BEGIN SOURCE DATA
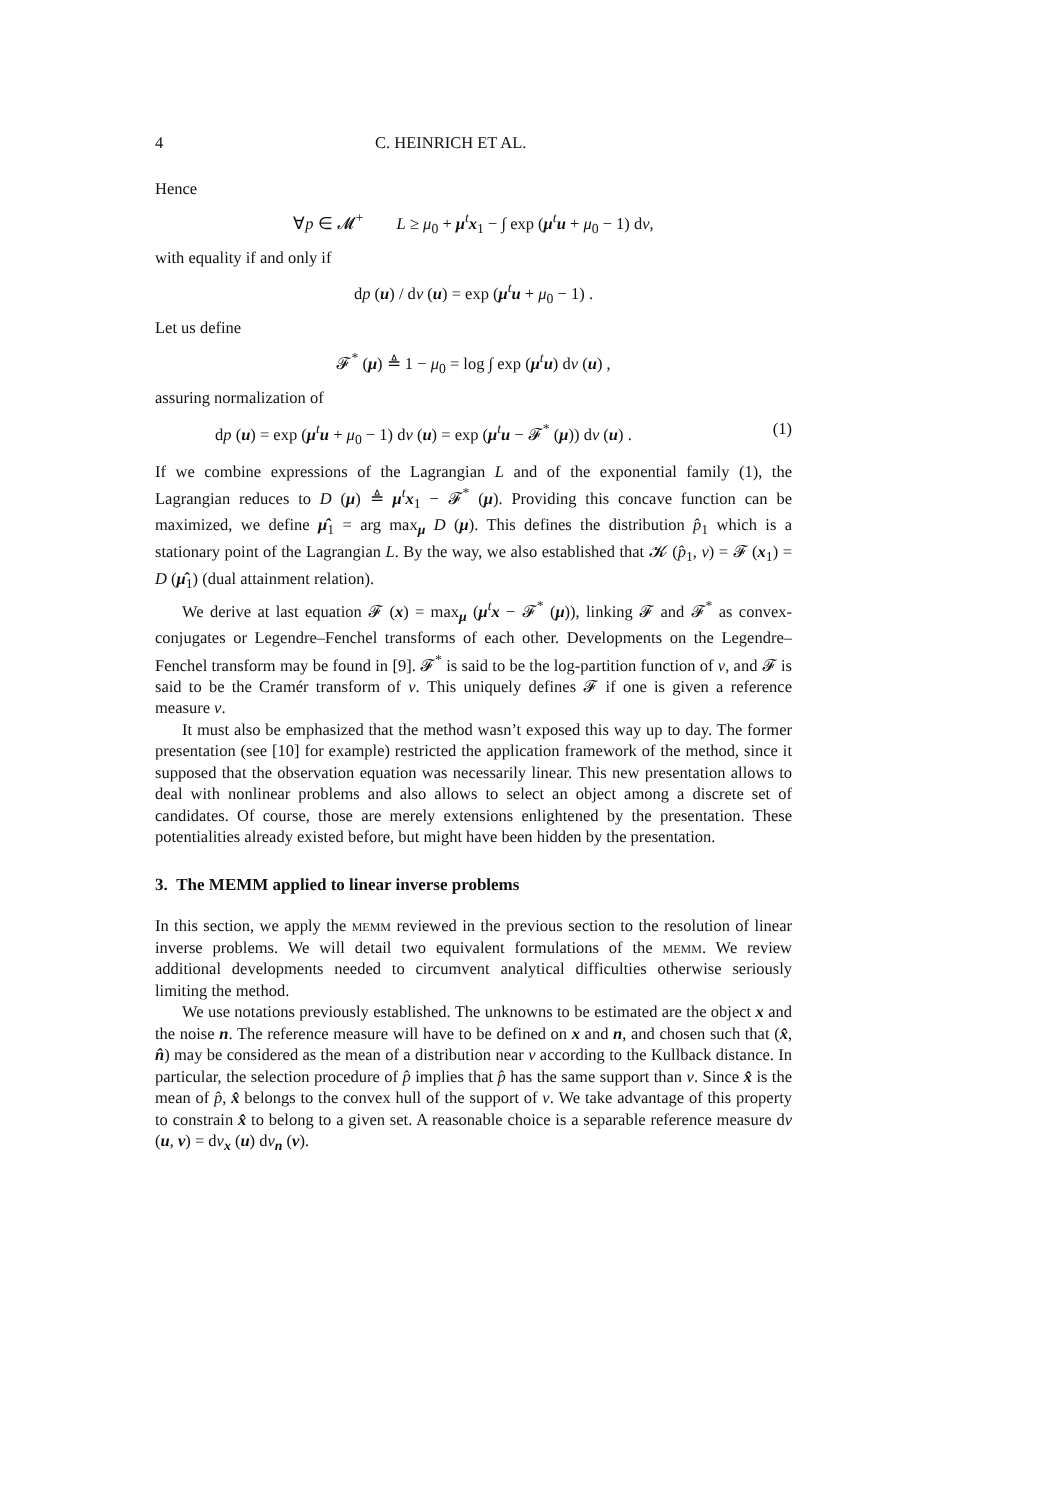4 C. HEINRICH ET AL.
Hence
∀p ∈ 𝓜<sup>+</sup> L ≥ μ<sub>0</sub> + μ<sup>t</sup>x<sub>1</sub> − ∫ exp (μ<sup>t</sup>u + μ<sub>0</sub> − 1) dν,
with equality if and only if
dp (u) / dν (u) = exp (μ<sup>t</sup>u + μ<sub>0</sub> − 1) .
Let us define
𝓕<sup>*</sup> (μ) ≜ 1 − μ<sub>0</sub> = log ∫ exp (μ<sup>t</sup>u) dν (u) ,
assuring normalization of
dp (u) = exp (μ<sup>t</sup>u + μ<sub>0</sub> − 1) dν (u) = exp (μ<sup>t</sup>u − 𝓕<sup>*</sup> (μ)) dν (u) . (1)
If we combine expressions of the Lagrangian L and of the exponential family (1), the Lagrangian reduces to D (μ) ≜ μ<sup>t</sup>x<sub>1</sub> − 𝓕<sup>*</sup> (μ). Providing this concave function can be maximized, we define μ̂<sub>1</sub> = arg max<sub>μ</sub> D (μ). This defines the distribution p̂<sub>1</sub> which is a stationary point of the Lagrangian L. By the way, we also established that 𝓚 (p̂<sub>1</sub>, ν) = 𝓕 (x<sub>1</sub>) = D (μ̂<sub>1</sub>) (dual attainment relation).
We derive at last equation 𝓕 (x) = max<sub>μ</sub> (μ<sup>t</sup>x − 𝓕<sup>*</sup> (μ)), linking 𝓕 and 𝓕<sup>*</sup> as convex-conjugates or Legendre–Fenchel transforms of each other. Developments on the Legendre–Fenchel transform may be found in [9]. 𝓕<sup>*</sup> is said to be the log-partition function of ν, and 𝓕 is said to be the Cramér transform of ν. This uniquely defines 𝓕 if one is given a reference measure ν.
It must also be emphasized that the method wasn’t exposed this way up to day. The former presentation (see [10] for example) restricted the application framework of the method, since it supposed that the observation equation was necessarily linear. This new presentation allows to deal with nonlinear problems and also allows to select an object among a discrete set of candidates. Of course, those are merely extensions enlightened by the presentation. These potentialities already existed before, but might have been hidden by the presentation.
3. The MEMM applied to linear inverse problems
In this section, we apply the memm reviewed in the previous section to the resolution of linear inverse problems. We will detail two equivalent formulations of the memm. We review additional developments needed to circumvent analytical difficulties otherwise seriously limiting the method.
We use notations previously established. The unknowns to be estimated are the object x and the noise n. The reference measure will have to be defined on x and n, and chosen such that (x̂, n̂) may be considered as the mean of a distribution near ν according to the Kullback distance. In particular, the selection procedure of p̂ implies that p̂ has the same support than ν. Since x̂ is the mean of p̂, x̂ belongs to the convex hull of the support of ν. We take advantage of this property to constrain x̂ to belong to a given set. A reasonable choice is a separable reference measure dν (u, v) = dν<sub>x</sub> (u) dν<sub>n</sub> (v).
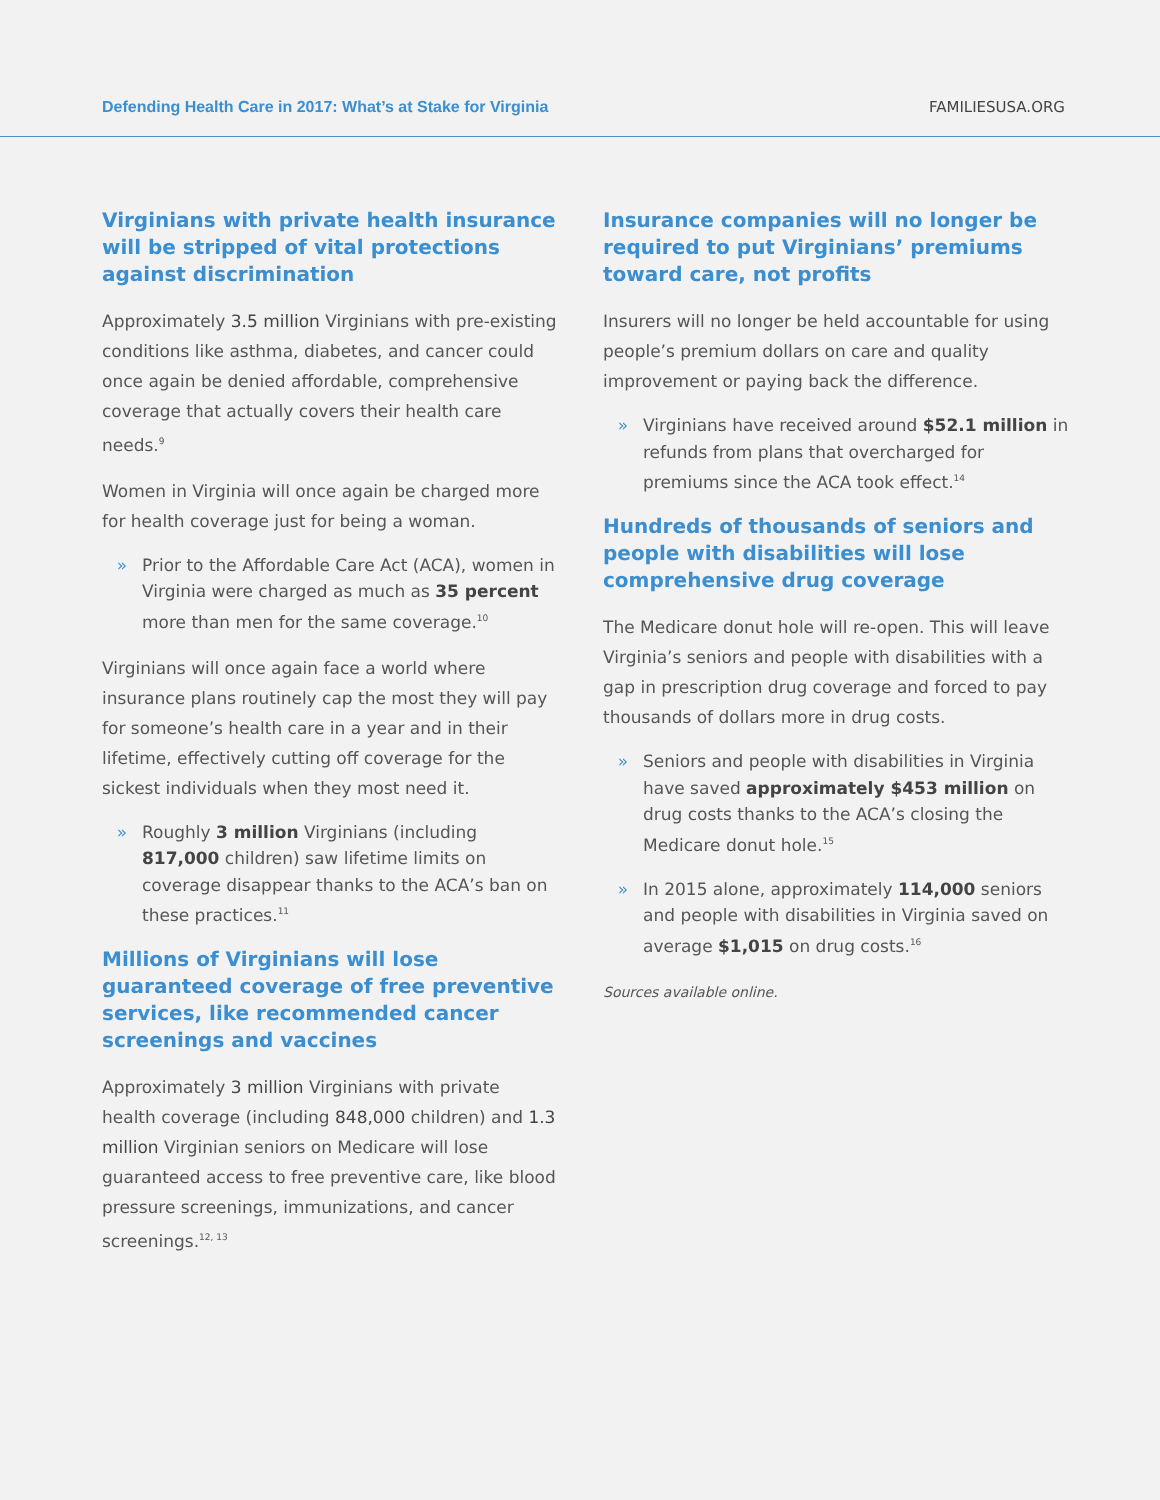Defending Health Care in 2017: What’s at Stake for Virginia
FAMILIESUSA.ORG
Virginians with private health insurance will be stripped of vital protections against discrimination
Approximately 3.5 million Virginians with pre-existing conditions like asthma, diabetes, and cancer could once again be denied affordable, comprehensive coverage that actually covers their health care needs.<sup>9</sup>
Women in Virginia will once again be charged more for health coverage just for being a woman.
» Prior to the Affordable Care Act (ACA), women in Virginia were charged as much as 35 percent more than men for the same coverage.<sup>10</sup>
Virginians will once again face a world where insurance plans routinely cap the most they will pay for someone’s health care in a year and in their lifetime, effectively cutting off coverage for the sickest individuals when they most need it.
» Roughly 3 million Virginians (including 817,000 children) saw lifetime limits on coverage disappear thanks to the ACA’s ban on these practices.<sup>11</sup>
Millions of Virginians will lose guaranteed coverage of free preventive services, like recommended cancer screenings and vaccines
Approximately 3 million Virginians with private health coverage (including 848,000 children) and 1.3 million Virginian seniors on Medicare will lose guaranteed access to free preventive care, like blood pressure screenings, immunizations, and cancer screenings.<sup>12, 13</sup>
Insurance companies will no longer be required to put Virginians’ premiums toward care, not profits
Insurers will no longer be held accountable for using people’s premium dollars on care and quality improvement or paying back the difference.
» Virginians have received around $52.1 million in refunds from plans that overcharged for premiums since the ACA took effect.<sup>14</sup>
Hundreds of thousands of seniors and people with disabilities will lose comprehensive drug coverage
The Medicare donut hole will re-open. This will leave Virginia’s seniors and people with disabilities with a gap in prescription drug coverage and forced to pay thousands of dollars more in drug costs.
» Seniors and people with disabilities in Virginia have saved approximately $453 million on drug costs thanks to the ACA’s closing the Medicare donut hole.<sup>15</sup>
» In 2015 alone, approximately 114,000 seniors and people with disabilities in Virginia saved on average $1,015 on drug costs.<sup>16</sup>
Sources available online.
END SOURCE DATA
PROBLEM STATEMENT >>
Please print each record above again exactly, but omit any pictures.

EXERCISE ANSWER >>
4 C. HEINRICH ET AL.
Hence
∀p ∈ 𝓜<sup>+</sup> L ≥ μ<sub>0</sub> + μ<sup>t</sup>x<sub>1</sub> − ∫ exp (μ<sup>t</sup>u + μ<sub>0</sub> − 1) dν,
with equality if and only if
dp (u) / dν (u) = exp (μ<sup>t</sup>u + μ<sub>0</sub> − 1) .
Let us define
𝓕<sup>*</sup> (μ) ≜ 1 − μ<sub>0</sub> = log ∫ exp (μ<sup>t</sup>u) dν (u) ,
assuring normalization of
dp (u) = exp (μ<sup>t</sup>u + μ<sub>0</sub> − 1) dν (u) = exp (μ<sup>t</sup>u − 𝓕<sup>*</sup> (μ)) dν (u) . (1)
If we combine expressions of the Lagrangian L and of the exponential family (1), the Lagrangian reduces to D (μ) ≜ μ<sup>t</sup>x<sub>1</sub> − 𝓕<sup>*</sup> (μ). Providing this concave function can be maximized, we define μ̂<sub>1</sub> = arg max<sub>μ</sub> D (μ). This defines the distribution p̂<sub>1</sub> which is a stationary point of the Lagrangian L. By the way, we also established that 𝓚 (p̂<sub>1</sub>, ν) = 𝓕 (x<sub>1</sub>) = D (μ̂<sub>1</sub>) (dual attainment relation).
We derive at last equation 𝓕 (x) = max<sub>μ</sub> (μ<sup>t</sup>x − 𝓕<sup>*</sup> (μ)), linking 𝓕 and 𝓕<sup>*</sup> as convex-conjugates or Legendre–Fenchel transforms of each other. Developments on the Legendre–Fenchel transform may be found in [9]. 𝓕<sup>*</sup> is said to be the log-partition function of ν, and 𝓕 is said to be the Cramér transform of ν. This uniquely defines 𝓕 if one is given a reference measure ν.
It must also be emphasized that the method wasn’t exposed this way up to day. The former presentation (see [10] for example) restricted the application framework of the method, since it supposed that the observation equation was necessarily linear. This new presentation allows to deal with nonlinear problems and also allows to select an object among a discrete set of candidates. Of course, those are merely extensions enlightened by the presentation. These potentialities already existed before, but might have been hidden by the presentation.
3. The MEMM applied to linear inverse problems
In this section, we apply the memm reviewed in the previous section to the resolution of linear inverse problems. We will detail two equivalent formulations of the memm. We review additional developments needed to circumvent analytical difficulties otherwise seriously limiting the method.
We use notations previously established. The unknowns to be estimated are the object x and the noise n. The reference measure will have to be defined on x and n, and chosen such that (x̂, n̂) may be considered as the mean of a distribution near ν according to the Kullback distance. In particular, the selection procedure of p̂ implies that p̂ has the same support than ν. Since x̂ is the mean of p̂, x̂ belongs to the convex hull of the support of ν. We take advantage of this property to constrain x̂ to belong to a given set. A reasonable choice is a separable reference measure dν (u, v) = dν<sub>x</sub> (u) dν<sub>n</sub> (v).
Defending Health Care in 2017: What’s at Stake for Virginia
FAMILIESUSA.ORG
Virginians with private health insurance will be stripped of vital protections against discrimination
Approximately 3.5 million Virginians with pre-existing conditions like asthma, diabetes, and cancer could once again be denied affordable, comprehensive coverage that actually covers their health care needs.<sup>9</sup>
Women in Virginia will once again be charged more for health coverage just for being a woman.
» Prior to the Affordable Care Act (ACA), women in Virginia were charged as much as 35 percent more than men for the same coverage.<sup>10</sup>
Virginians will once again face a world where insurance plans routinely cap the most they will pay for someone’s health care in a year and in their lifetime, effectively cutting off coverage for the sickest individuals when they most need it.
» Roughly 3 million Virginians (including 817,000 children) saw lifetime limits on coverage disappear thanks to the ACA’s ban on these practices.<sup>11</sup>
Millions of Virginians will lose guaranteed coverage of free preventive services, like recommended cancer screenings and vaccines
Approximately 3 million Virginians with private health coverage (including 848,000 children) and 1.3 million Virginian seniors on Medicare will lose guaranteed access to free preventive care, like blood pressure screenings, immunizations, and cancer screenings.<sup>12, 13</sup>
Insurance companies will no longer be required to put Virginians’ premiums toward care, not profits
Insurers will no longer be held accountable for using people’s premium dollars on care and quality improvement or paying back the difference.
» Virginians have received around $52.1 million in refunds from plans that overcharged for premiums since the ACA took effect.<sup>14</sup>
Hundreds of thousands of seniors and people with disabilities will lose comprehensive drug coverage
The Medicare donut hole will re-open. This will leave Virginia’s seniors and people with disabilities with a gap in prescription drug coverage and forced to pay thousands of dollars more in drug costs.
» Seniors and people with disabilities in Virginia have saved approximately $453 million on drug costs thanks to the ACA’s closing the Medicare donut hole.<sup>15</sup>
» In 2015 alone, approximately 114,000 seniors and people with disabilities in Virginia saved on average $1,015 on drug costs.<sup>16</sup>
Sources available online.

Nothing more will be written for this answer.